#### Record extracts

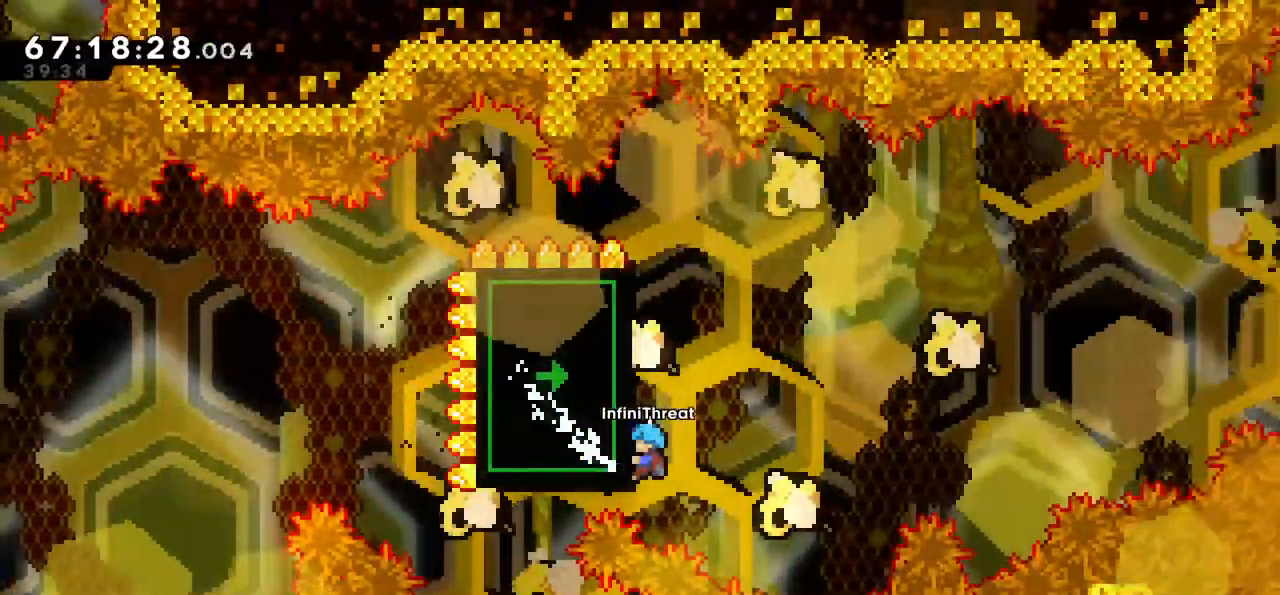
{"keys": ["grab", "up"], "events": [[150, "up", "down"], [417, "up", "up"], [500, "up", "down"]]}
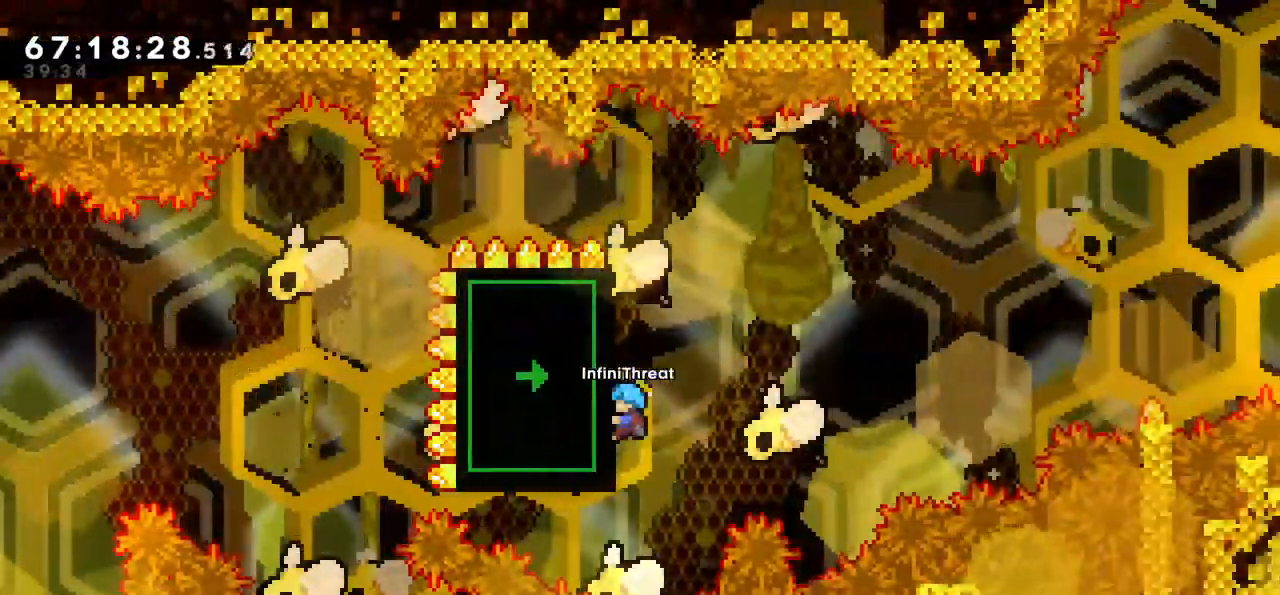
{"keys": ["grab", "up"], "events": [[183, "up", "up"], [467, "up", "down"]]}
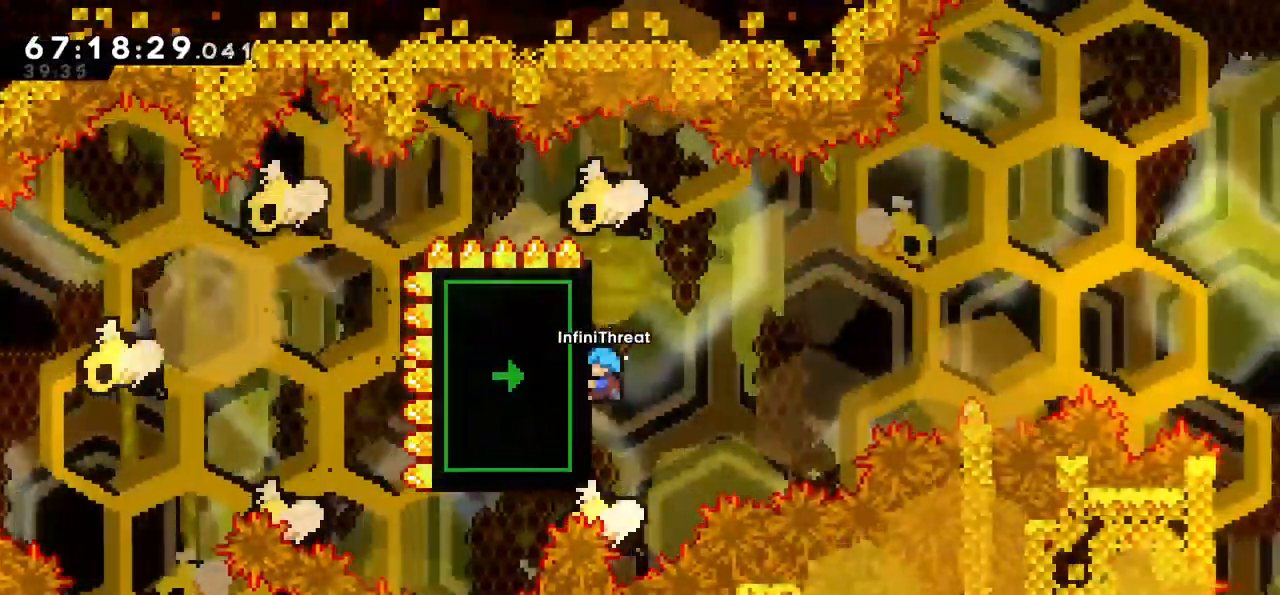
{"keys": ["grab", "up"], "events": [[117, "up", "up"], [467, "up", "down"]]}
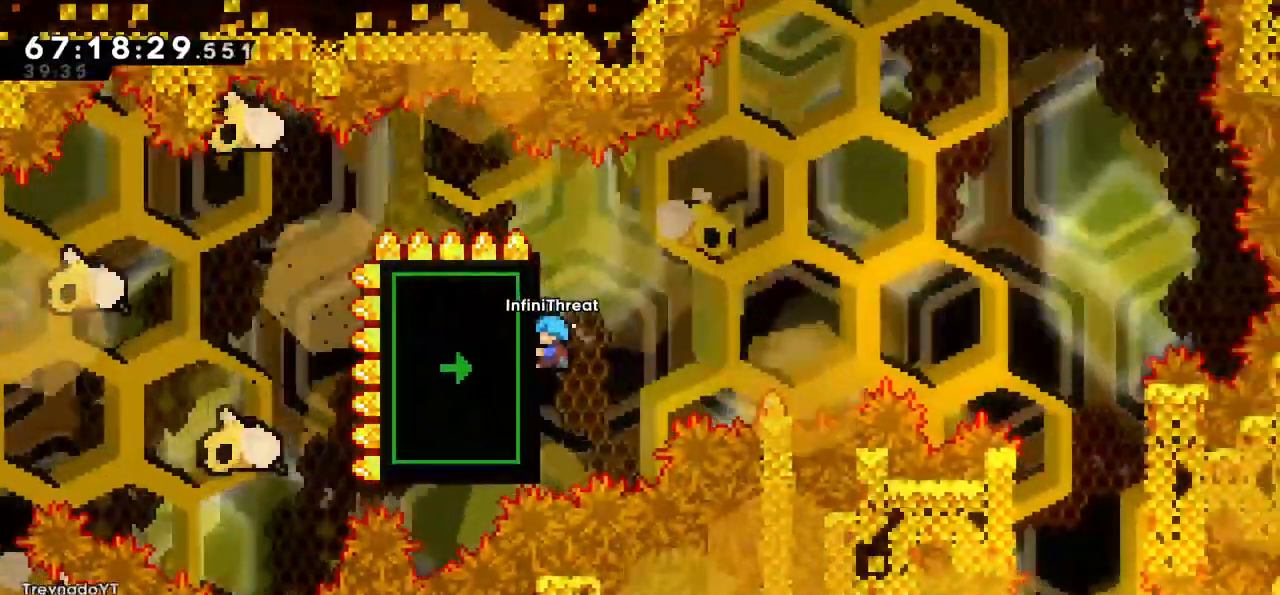
{"keys": ["jump", "right"], "events": [[83, "up", "up"], [417, "right", "down"], [467, "jump", "down"], [500, "grab", "up"]]}
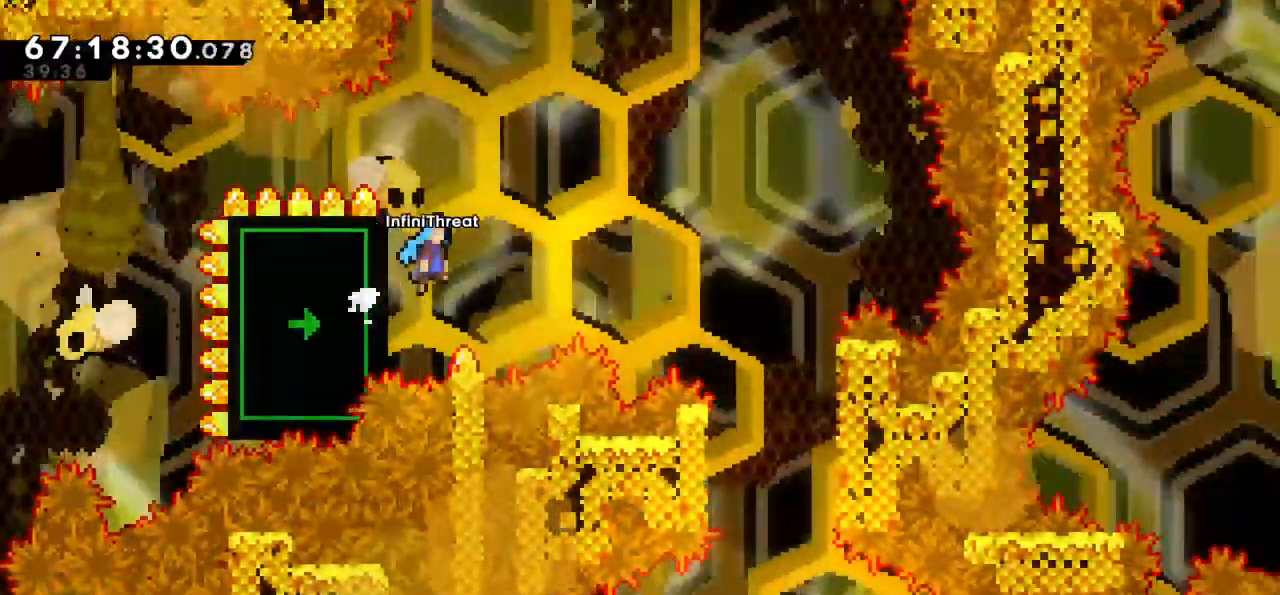
{"keys": ["jump", "right"], "events": []}
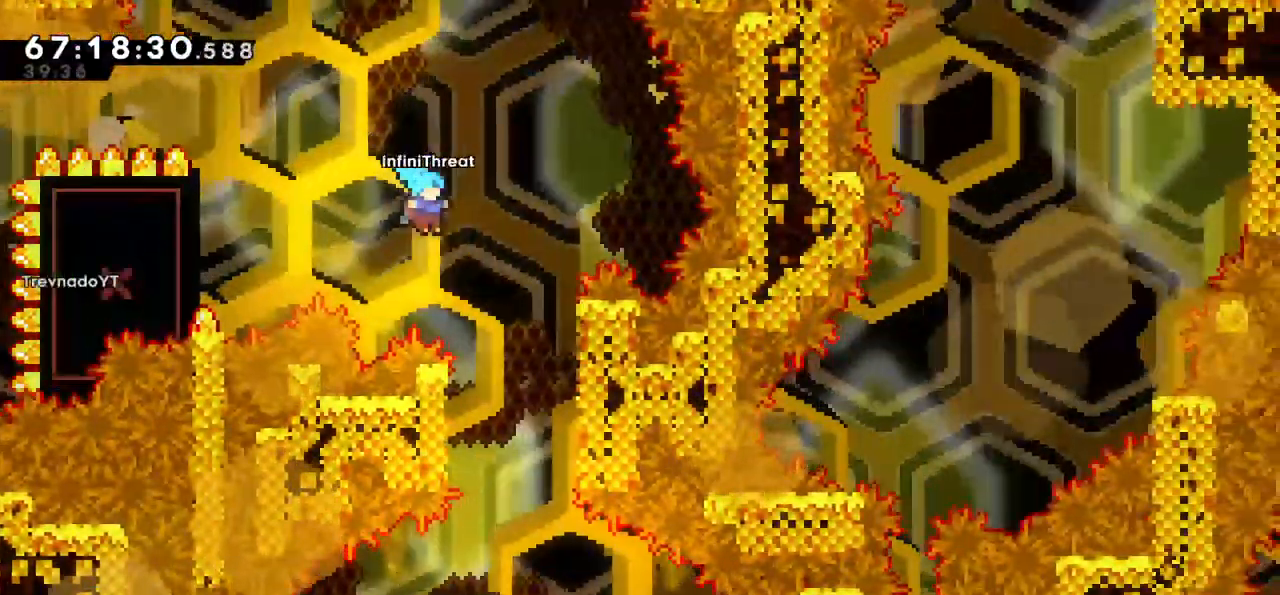
{"keys": ["down", "grab"], "events": [[350, "grab", "down"], [383, "jump", "up"], [383, "right", "up"], [433, "down", "down"]]}
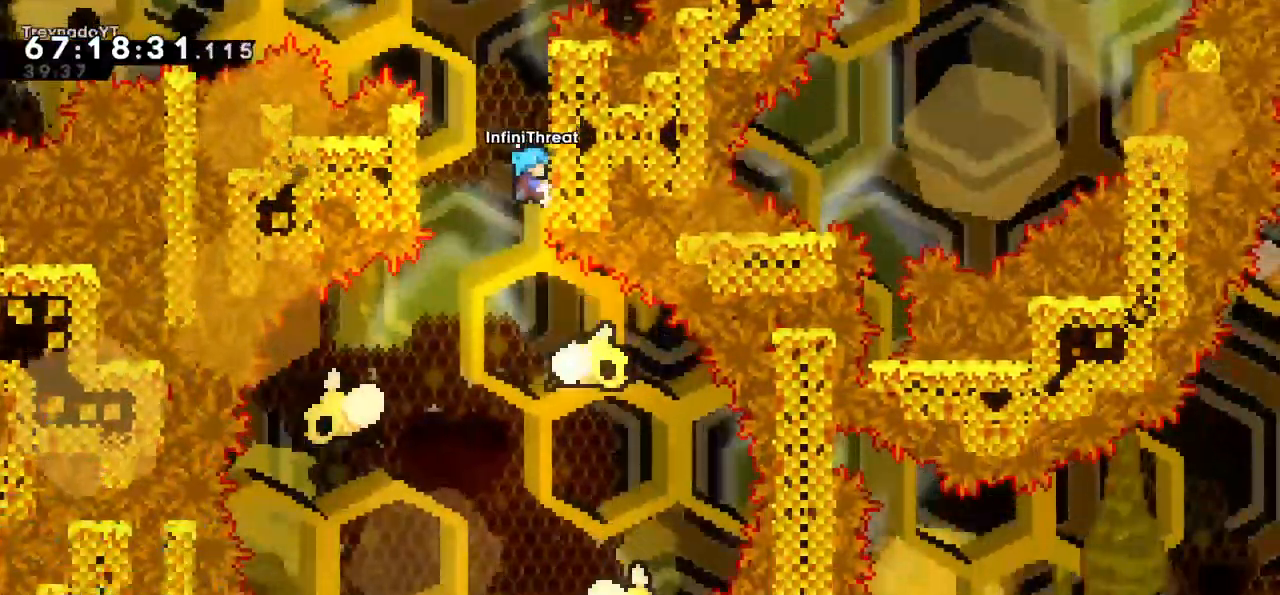
{"keys": ["grab"], "events": [[83, "down", "up"]]}
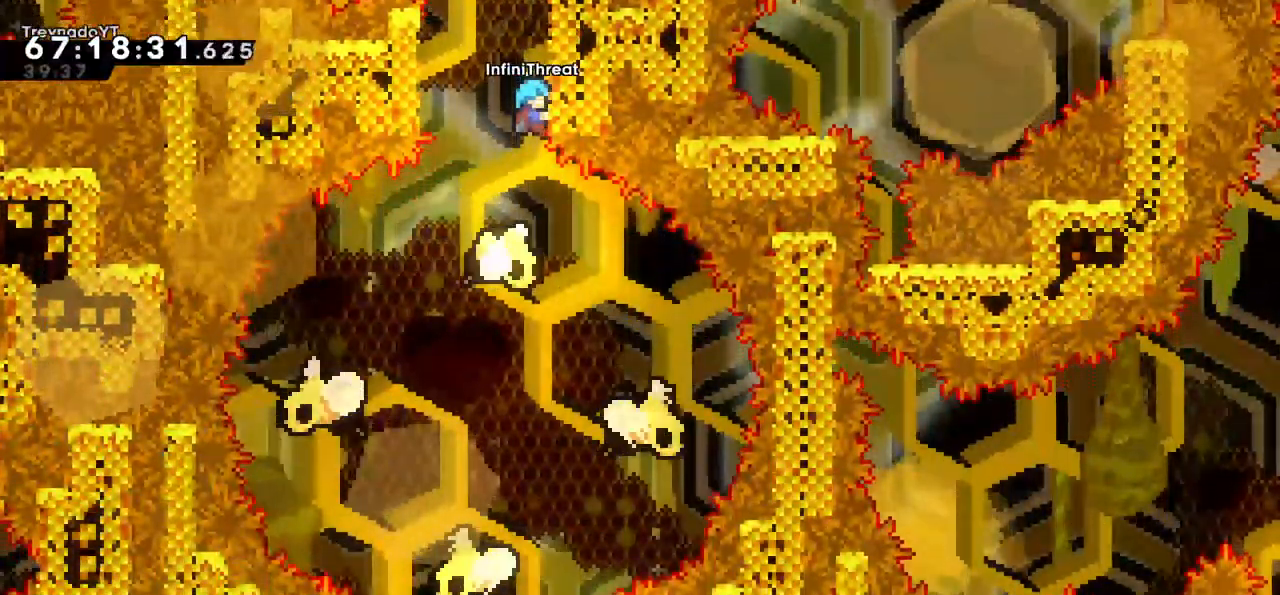
{"keys": [], "events": [[133, "grab", "up"]]}
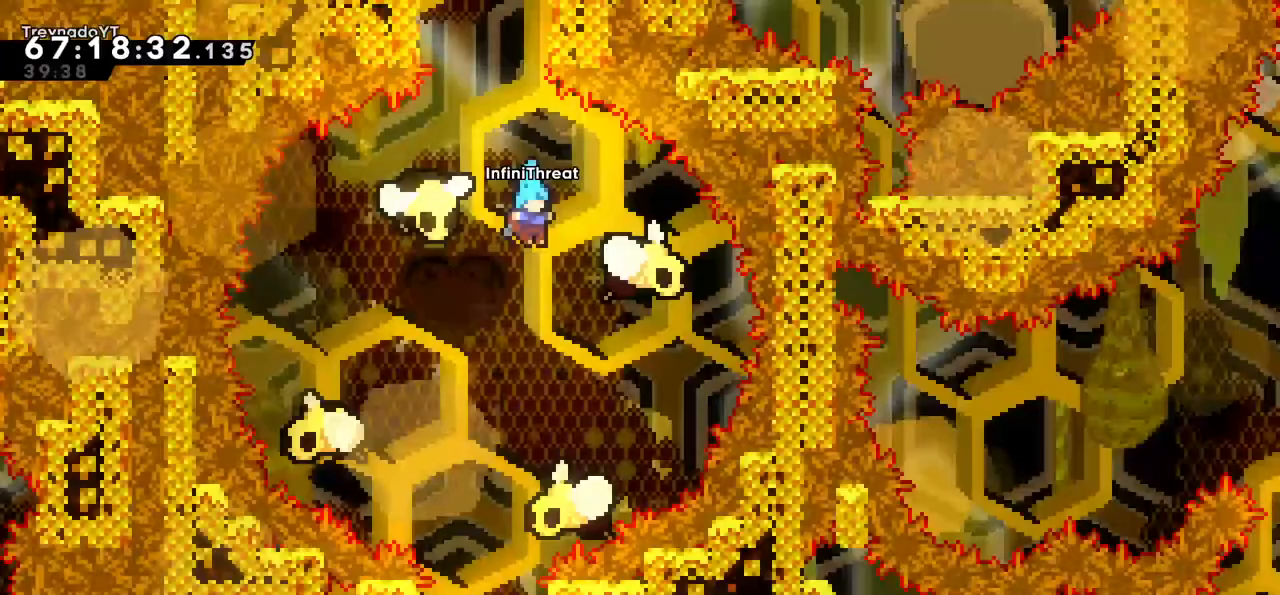
{"keys": [], "events": []}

########

* Brief
What's needed is an exact copy of every entry, free of pictures.

* Response area
{"keys": ["grab", "up"], "events": [[150, "up", "down"], [417, "up", "up"], [500, "up", "down"]]}
{"keys": ["grab", "up"], "events": [[183, "up", "up"], [467, "up", "down"]]}
{"keys": ["grab", "up"], "events": [[117, "up", "up"], [467, "up", "down"]]}
{"keys": ["jump", "right"], "events": [[83, "up", "up"], [417, "right", "down"], [467, "jump", "down"], [500, "grab", "up"]]}
{"keys": ["jump", "right"], "events": []}
{"keys": ["down", "grab"], "events": [[350, "grab", "down"], [383, "jump", "up"], [383, "right", "up"], [433, "down", "down"]]}
{"keys": ["grab"], "events": [[83, "down", "up"]]}
{"keys": [], "events": [[133, "grab", "up"]]}
{"keys": [], "events": []}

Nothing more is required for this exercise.